## Selected excerpt

Reported Dell Settlement with Former Appraisal Petitioners
Speculation about what is being settled
Practical considerations for eligible appraisal claimants
In a
court filing yesterday for the Dell appraisal case, it was reported
that the court had conducted a telephone conference Monday morning
with Stuart M. Grant of Grant & Eisenhofer, the Lead Counsel
representing appraisal claimants, and two attorneys representing Dell
for a “Hearing Regarding Proposed Settlement.”[1]
Counsel
representing the other petitioners were not informed of the conference
and did not participate.
Asked
yesterday about the conference, Mr. Grant responded that it concerned
only “those who were denied entitlement to appraisal” and declined to
provide any more information.[2]
Adding
to the mystery, Dell sent a letter to the Court this morning with
notice to counsel for each of the eligible petitioners asking for
formal approval of a Dell settlement with all of the former
petitioners, presenting a form of a proposed order but not providing
any indication at all of the terms of settlement.[3]
Also
this morning, at about the same time as the Dell filing and presumably
before seeing it, counsel for the Magnetar petitioners sent another of
its letters to the Court, arguing that the secret settlement and
conference supported Magnetar’s previously asserted views that Lead
Counsel has conflicting interests and that Magnetar should therefore
be given control of the final phases of the case.[4]
Finally
– at least at the time of this report’s drafting – Grant & Eisenhofer
filed its opposition to Magnetar’s demands for discovery relating to
G&E’s fee application as Lead Counsel, in which they mention “a
settlement in return for a substantially reduced interest payment.[5]
This response does not indicate whether G&E’s representation of T Rowe
Price in the settlement may require any change in the previous
discovery responses of either G&E or T Rowe Price stating that Lead
Counsel will be receiving no payments from T Rowe Price.

## Information supplied
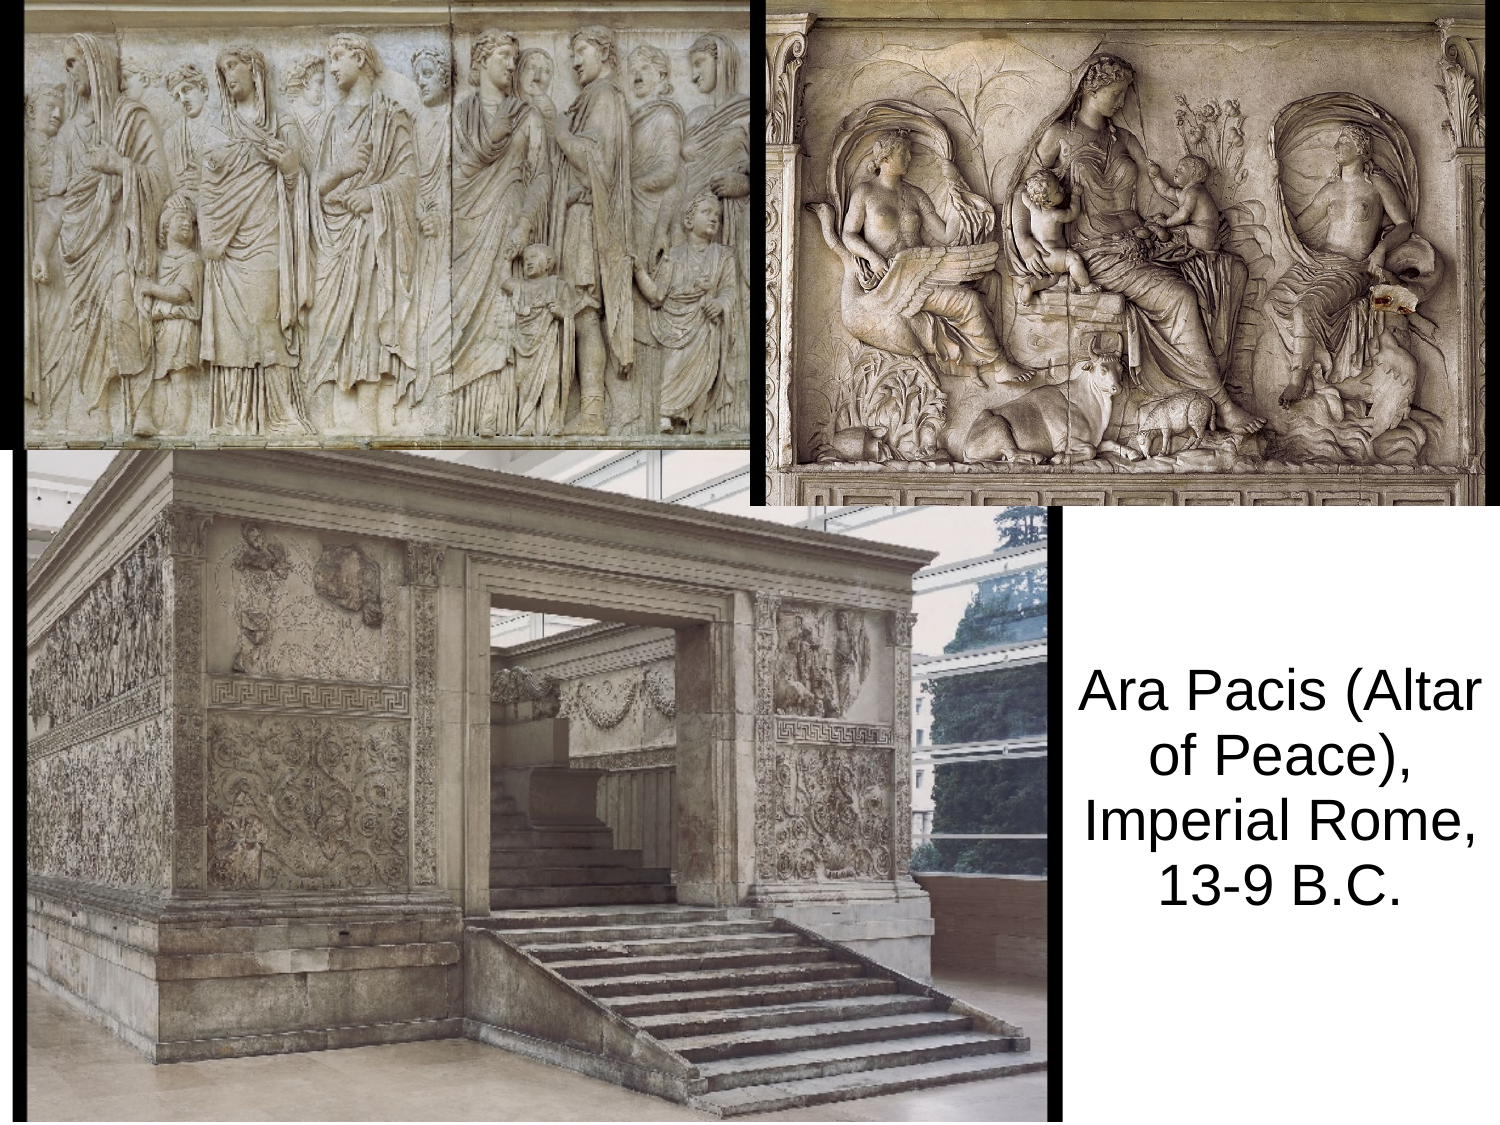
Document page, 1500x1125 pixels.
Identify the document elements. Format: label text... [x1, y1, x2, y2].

title Ara Pacis (Altar of Peace), Imperial Rome, 13-9 B.C. [1063, 525, 1500, 1051]
picture [0, 0, 1500, 1122]
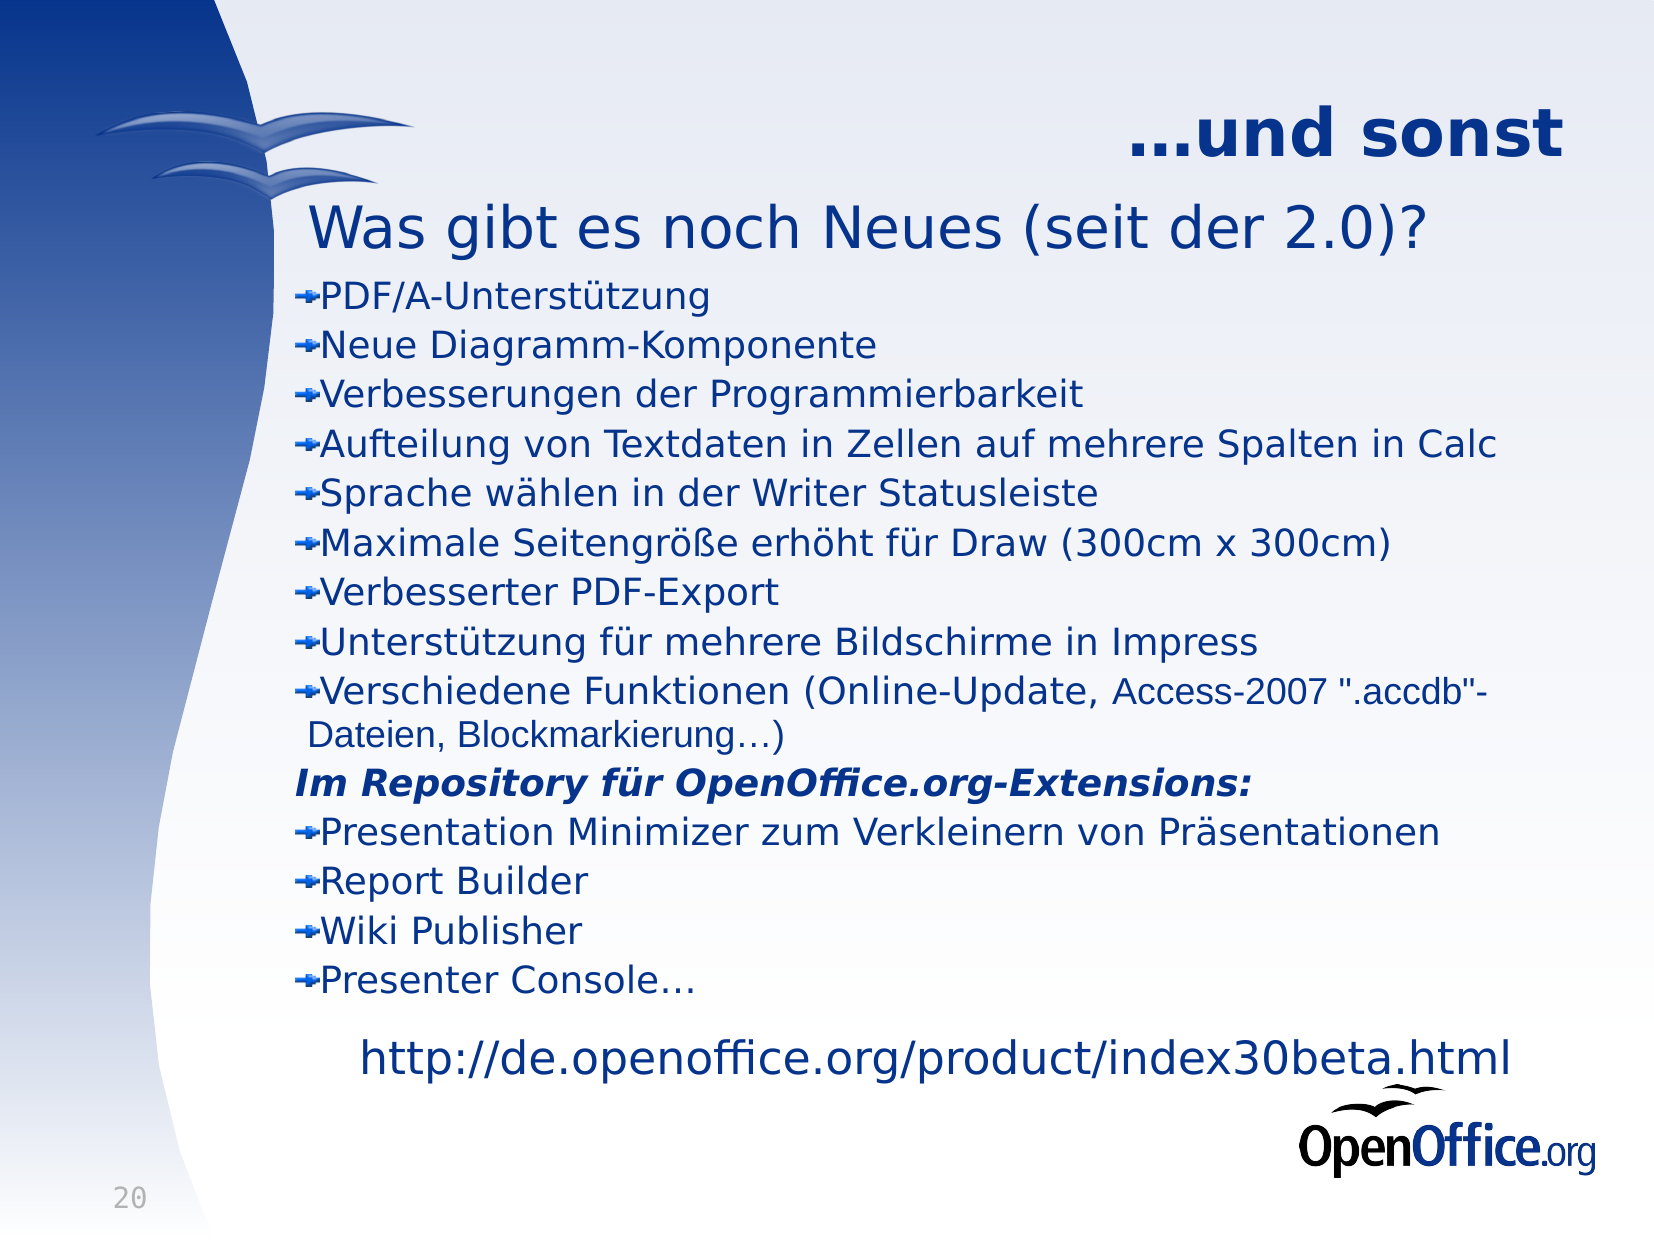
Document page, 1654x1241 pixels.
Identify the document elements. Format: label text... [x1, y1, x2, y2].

## Problem details
How would the report on the Dell appraisal settlement go on? Continue it from its final sentence.

## Answer below
Speculation about what is being settled
The
reports of a secret settlement have naturally stimulated speculation,
not only about its provisions but also about more basic questions.
While investors awaiting payments for their Dell appraisal right may
not have any reason to concern themselves with what Dell wants to pay
former petitioners, the fact that these questions exist justifies our
attention:
Ø
Why would Dell offer the former petitioners anything to discourage
their appeal of the court’s decisions?
The decision relating to the voting issues (approximately 30 million
of the ineligible shares, compared with fewer than 1 million shares
made ineligible by ownership errors) has been virtually unquestioned
by legal experts, and any appeal of it is assumed to have a very low
probability of success. The most likely result of an appeal, under the
circumstances, would be to give Dell several more months of
interest-free use of T Rowe Price funds.
Ø
Why would Dell think T Rowe Price might risk losing another year of
earnings on more than $400 million of their investors’ assets?
For the same reasons that Dell might welcome an appeal, T Rowe Price
would be expected to avoid both the continuing public attention to
their errors and the financial exposure to more costs of “doing the
right thing.”[6]
Ø
What is there, in fact, to negotiate?
There is some controversy among lawyers about whether rights to appeal
a determination that a stockholder is not entitled to appraisal rights
would run for 30 days after a final order on the case, which has not
yet been entered, or 30 days from the date of the Court’s May 11, 2016
Opinion entering a judgment that the T Rowe Price petitioners were not
eligible.[7]
Without guessing which of these legal positions might be right,
observers have noted that the fact that such ambiguity exists suggests
that someone concerned with preserving rights to appeal would normally
file a notice to avoid risk – or at least support a viable negotiating
position.
Ø
Why is the Court being asked to approve the settlement?
If the T Rowe Price parties are no longer petitioners, it is not clear
why either they or Dell would want approval, or why the Court would
have any need to consider the settlement. Alternatively, if they are
still considered petitioners pending the final order in the case, it
is assumed that they would need to make all the disclosures required
for review of a proposed settlement with a petitioner in an appraisal
case, but they clearly do not contemplate this.
While it probably is not needed, I will of course welcome suggestions
of additional questions, and your speculations about possible
explanations.
Practical considerations for eligible appraisal claimants
It is very likely that whatever Dell and T Rowe Price have negotiated
will not have any influence on the amount Dell will be required to pay
the former stockholders who are eligible for appraisal rights.
However, this needs to be an informed determination.
Under these circumstances, all eligible claimants should be able to
consider the following information:
1.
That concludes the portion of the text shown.